Santa trackers can visit www.noradsanta.org for updates
Special to GUIDON
North American Aerospace Defense Command, NORAD, is busy preparing for its annual tradition of tracking Santa Claus’ journey delivering gifts around the world.
Despite the challenges presented by COVID-19, the NORAD Tracks Santa program is on schedule and NORAD will track Santa on Dec. 24, as it has done every year since 1955.
As the program moves forward in preparations, some adjustments are being made to safely carry out the special mission of tracking Santa Claus.
The NORAD Tracks Santa website, social media pages, a new mobile app and partner platforms will again be an important part of allowing children around the world to track Santa. However, the NORAD Tracks Santa call center is being adapted due to ongoing public health concerns and an increase in COVID-19 cases. This year, only a small number of volunteers will be answering the NORAD Tracks Santa toll-free number, 877.446.6723 on Dec. 24. Callers who cannot reach one of these volunteers will receive a recorded update on Santa’s current location.
While NORAD understands the call center is an important tradition for many families around the world, the changes reduce health risks posed by attempting to conduct a large indoor, in-person, call center during a pandemic. NORAD is committed to tracking Santa while keeping service members, their families and call center volunteers safe.

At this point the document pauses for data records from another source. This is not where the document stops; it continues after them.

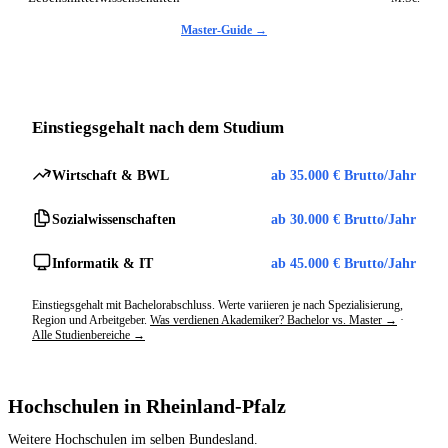
Master-Guide →
Einstiegsgehalt nach dem Studium
Wirtschaft & BWL
ab 35.000 € Brutto/Jahr
Sozialwissenschaften
ab 30.000 € Brutto/Jahr
Informatik & IT
ab 45.000 € Brutto/Jahr
Einstiegsgehalt mit Bachelorabschluss. Werte variieren je nach Spezialisierung,
Region und Arbeitgeber.
Was verdienen Akademiker? Bachelor vs. Master →
·
Alle Studienbereiche →
Hochschulen in Rheinland-Pfalz
Weitere Hochschulen im selben Bundesland.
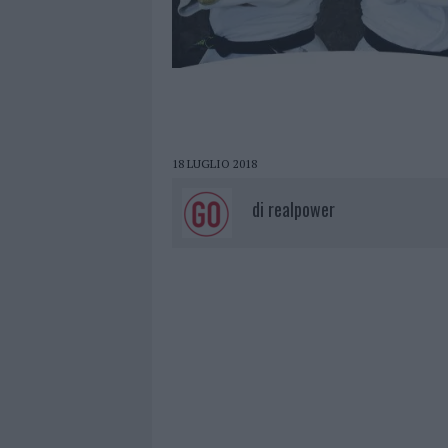
18 LUGLIO 2018
di
realpower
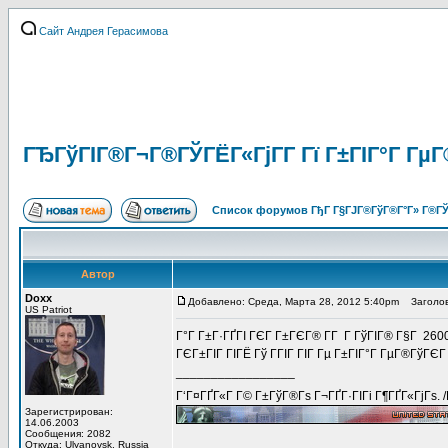
Сайт Андрея Герасимова
ГЂГўГІГ®Г¬Г®ГЎГЁГ«ГјГ­Г Гї Г±ГІГ°Г ГµГ
Список форумов ГђГ Г§ГЈГ®ГўГ®Г°Г» Г®ГЎ
Автор
Doxx
Добавлено: Среда, Марта 28, 2012 5:40pm
Заголов
US Patriot
Г°Г Г±Г·ГҐГІ ГЄГ Г±ГЄГ® Г­Г Г ГўГІГ® Г§Г 260
ГЄГ±ГІГ ГІГЁ Гў ГГІГ ГІГ Гµ Г±ГІГ°Г ГµГ®ГўГЄ
_________________
Г‘Г¤ГҐГ«Г Г© Г±ГўГ®Гѕ Г¬ГҐГ·ГІГі Г¶ГҐГ«ГјГѕ. 
Зарегистрирован:
14.06.2003
Сообщения: 2082
Откуда: Ulyanovsk, Russia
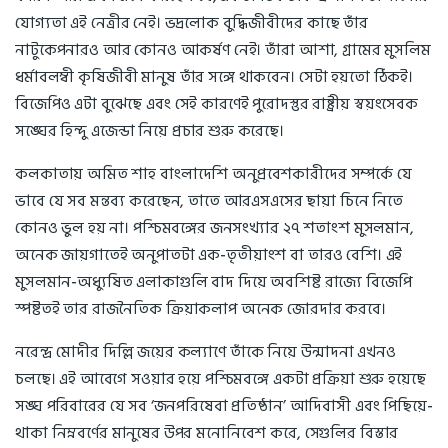
যোগ্যতা এই নেত্রীর নেই। ভদ্রলোক বুদ্ধিজীবীদের কাছে তাঁর
নাটুকেপনারও আর কোনও আকর্ষণ নেই। তাঁরা আশা, গ্রামের মুসলিম
ধর্মাবলম্বী কৃষিজীবী মানুষ তাঁর সঙ্গে থাকবেন। সেটা হয়তো ঠিকই।
বিজেপিও এটা বুঝেছে এবং সেই কারণেই পুরোদস্তুর রাষ্ট্রীয় স্বয়ংসেবক
সঙ্ঘের হিন্দু এজেন্ডা নিয়ে প্রচার শুরু করেছে।
কলকাতায় অমিত শাহ বাংলাদেশি অনুপ্রবেশকারীদের সম্পর্কে যে
ভাবে যে সব মন্তব্য করেছেন, তাতে আরএসএসের ছায়া চিনে নিতে
কোনও ভুল হয় না। পশ্চিমবঙ্গের জনসংখ্যার ২৭ শতাংশ মুসলমান,
অনেক জায়গাতেই অনুপাতটা এক-তৃতীয়াংশ বা তারও বেশি। এই
মুসলমান-অধ্যুষিত এলাকাগুলি বাদ দিয়ে অবশিষ্ট রাজ্যে বিজেপি
স্পষ্টতই তার রাজনৈতিক ক্রিয়াকলাপ অনেক জোরদার করবে।
নরেন্দ্র মোদীর দিল্লি জয়ের কল্যাণে তাঁকে নিয়ে উন্মাদনা এখনও
চলছে। এই আবেগে সওয়ার হয়ে পশ্চিমবঙ্গে একটা প্রক্রিয়া শুরু হয়েছে
সঙ্ঘ পরিবারের যে সব ‘জনপরিষেবা প্রতিষ্ঠান’ আদিবাসী এবং পিছিয়ে-
থাকা নিম্নবর্ণের মানুষের উপর মনোনিবেশ করে, সেগুলির বিস্তার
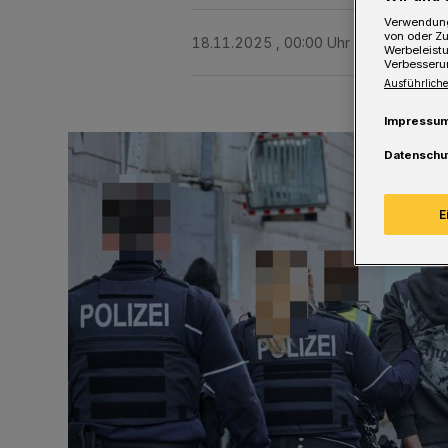
Verwendung
von oder Zu
18.11.2025 , 00:00 Uhr
Eine Minute 
Werbeleist
Verbesseru
Ausführliche
Impressu
Datenschu
E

Santa trackers can visit www.noradsanta.org or use new mobile apps to get up-to-the-minute Santa statistics. Fans can also track Santa with a variety of other NORAD Tracks Santa partners, which are listed at the above website.
The program’s online and social media experience has gone live, and it provides information and games to get everyone ready for the big night.
NORAD Tracks Santa will also provide daily updates to its 2.1 million social media followers across its Facebook, Twitter and Instagram platforms.
NORAD looks forward to bringing the 65th year of NORAD Tracks Santa to children and families around the world.